***** EXTRACTED ENTRIES

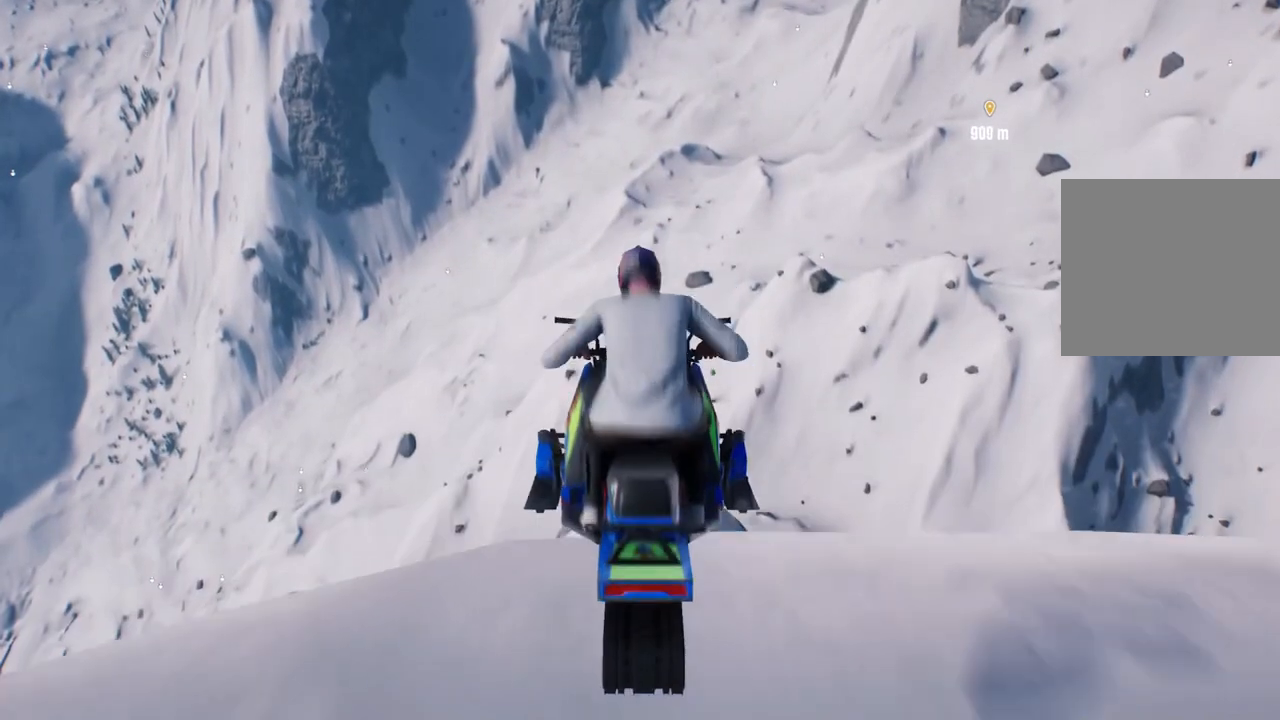
Gameplay with a controller (Xbox layout); each line is a JSON object with the inputs held at the frame after it. "events" lists button and stick changes between this image and that frame as [ms after this image, input, new state], when the widget could be followed in between.
{"buttons": [], "left_stick": "center", "right_stick": "center", "events": [[67, "L2", "down"], [67, "R2", "down"], [67, "left_stick", "left"], [383, "L2", "up"], [417, "R2", "up"], [450, "left_stick", "center"]]}
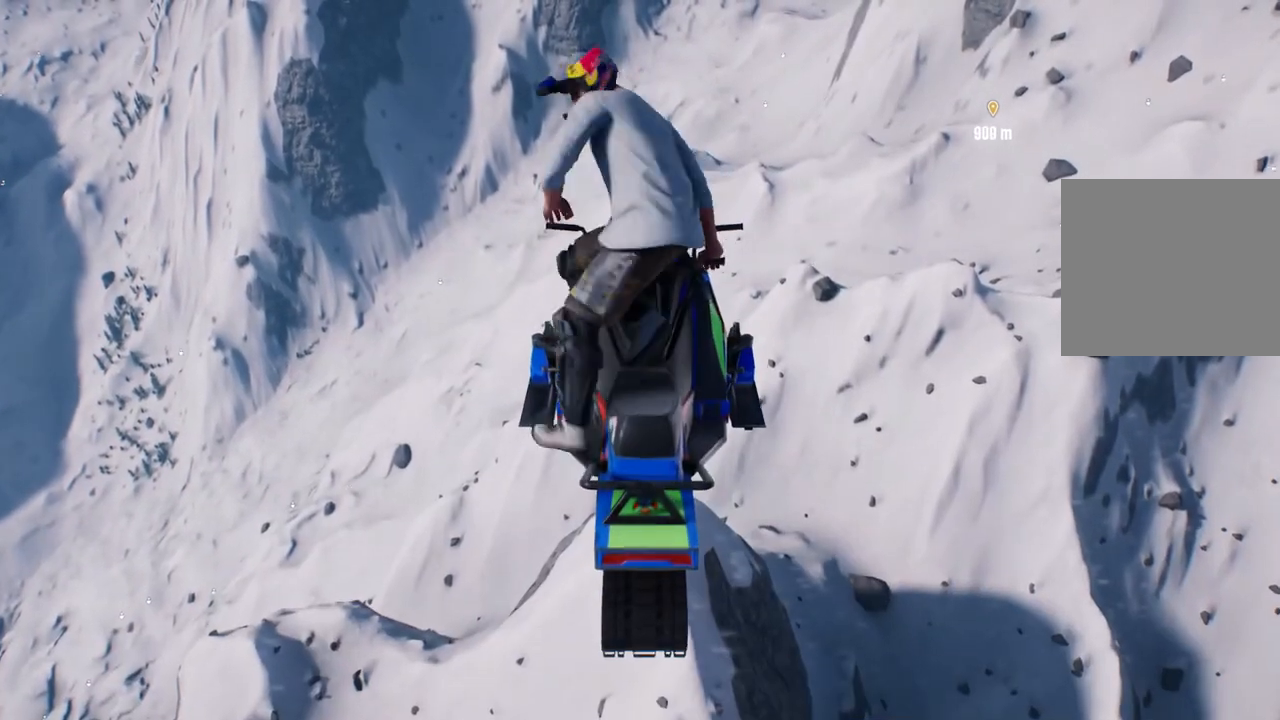
{"buttons": [], "left_stick": "center", "right_stick": "center", "events": []}
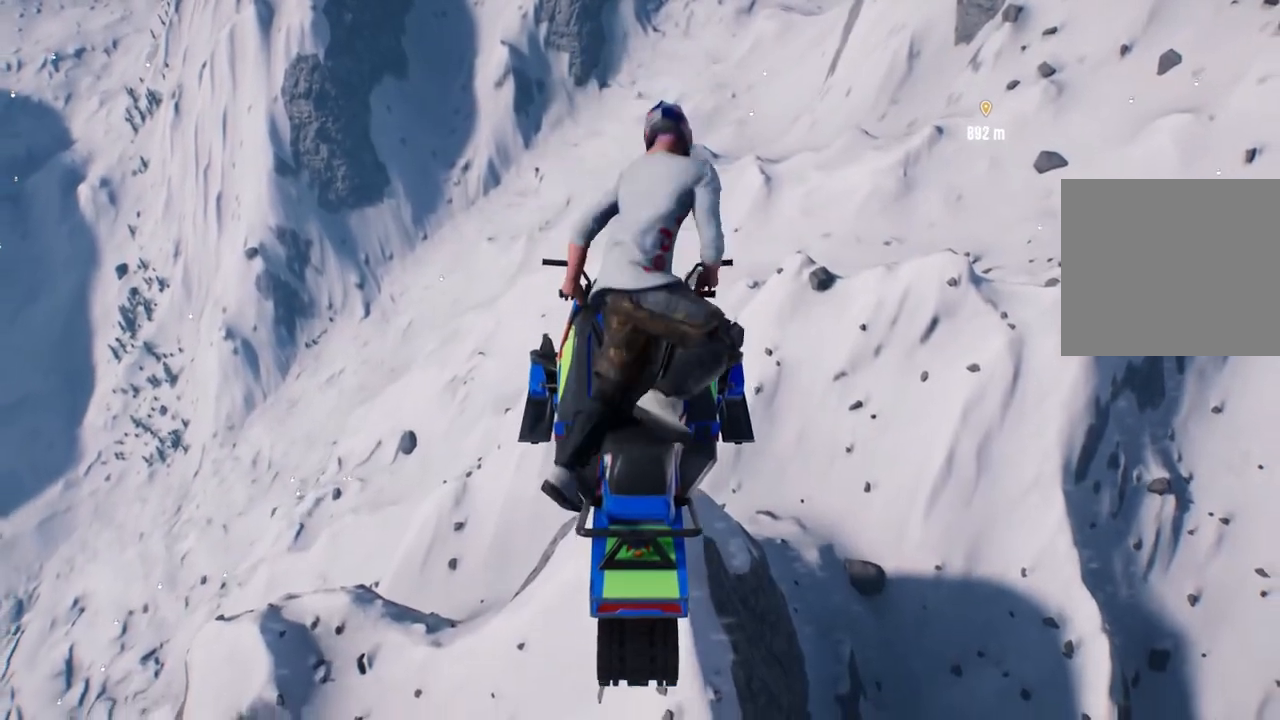
{"buttons": ["L2", "R2"], "left_stick": "right", "right_stick": "center", "events": [[267, "left_stick", "right"], [283, "L2", "down"], [283, "R2", "down"]]}
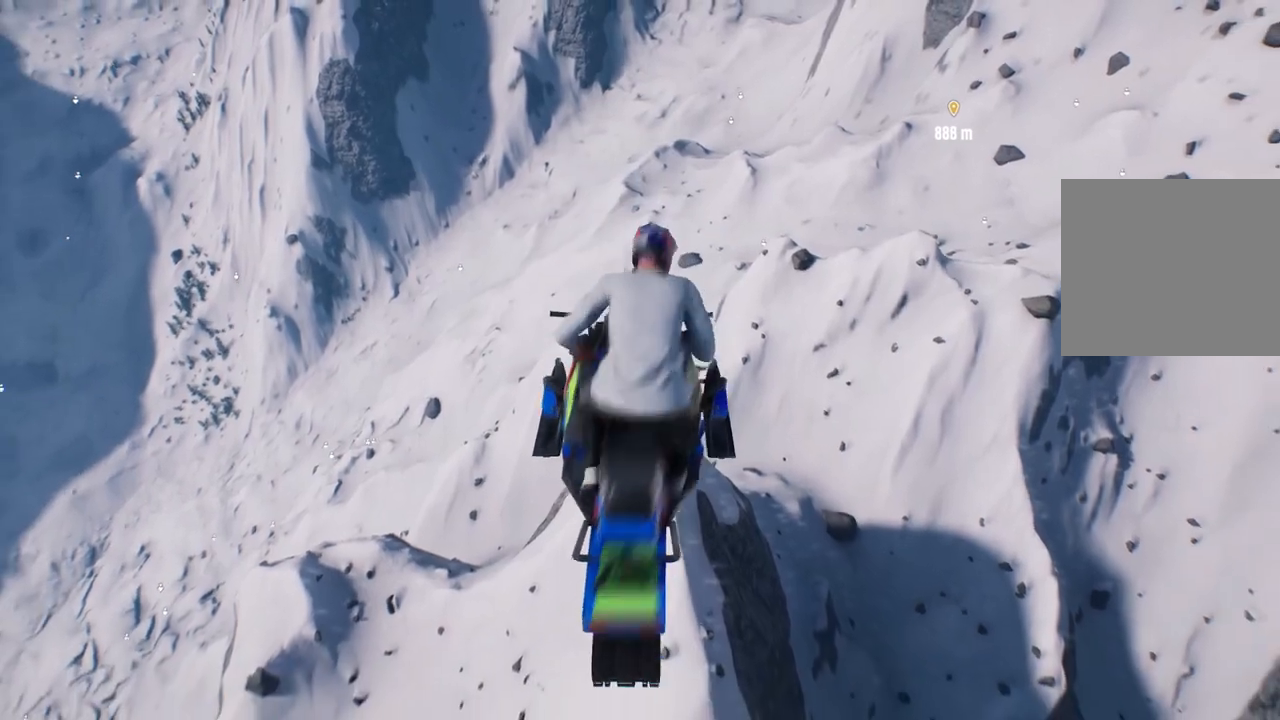
{"buttons": [], "left_stick": "center", "right_stick": "center", "events": [[100, "R2", "up"], [133, "L2", "up"], [133, "left_stick", "center"]]}
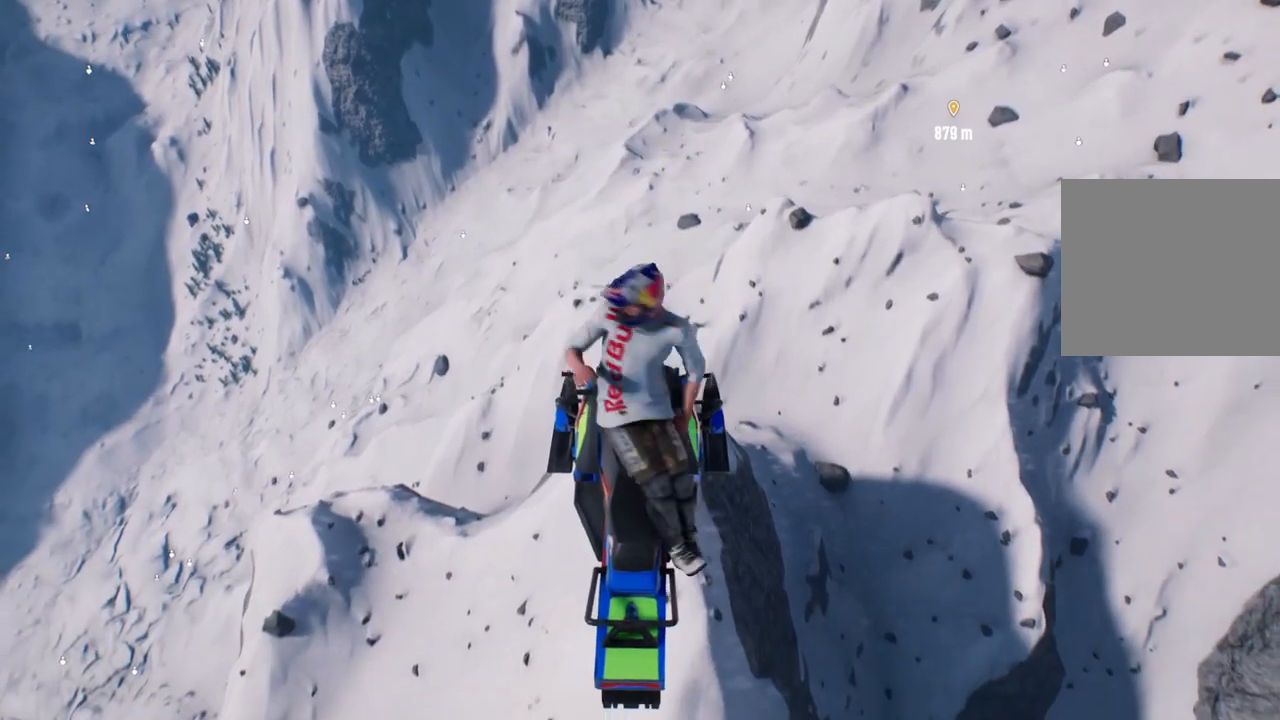
{"buttons": ["L2", "R2"], "left_stick": "up", "right_stick": "center", "events": [[483, "L2", "down"], [483, "R2", "down"], [483, "left_stick", "up"]]}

**********

- TASK BRIEF:
The reply should consist solely of the number of lines in the records that include "center".

- EXPECTED ANSWER:
5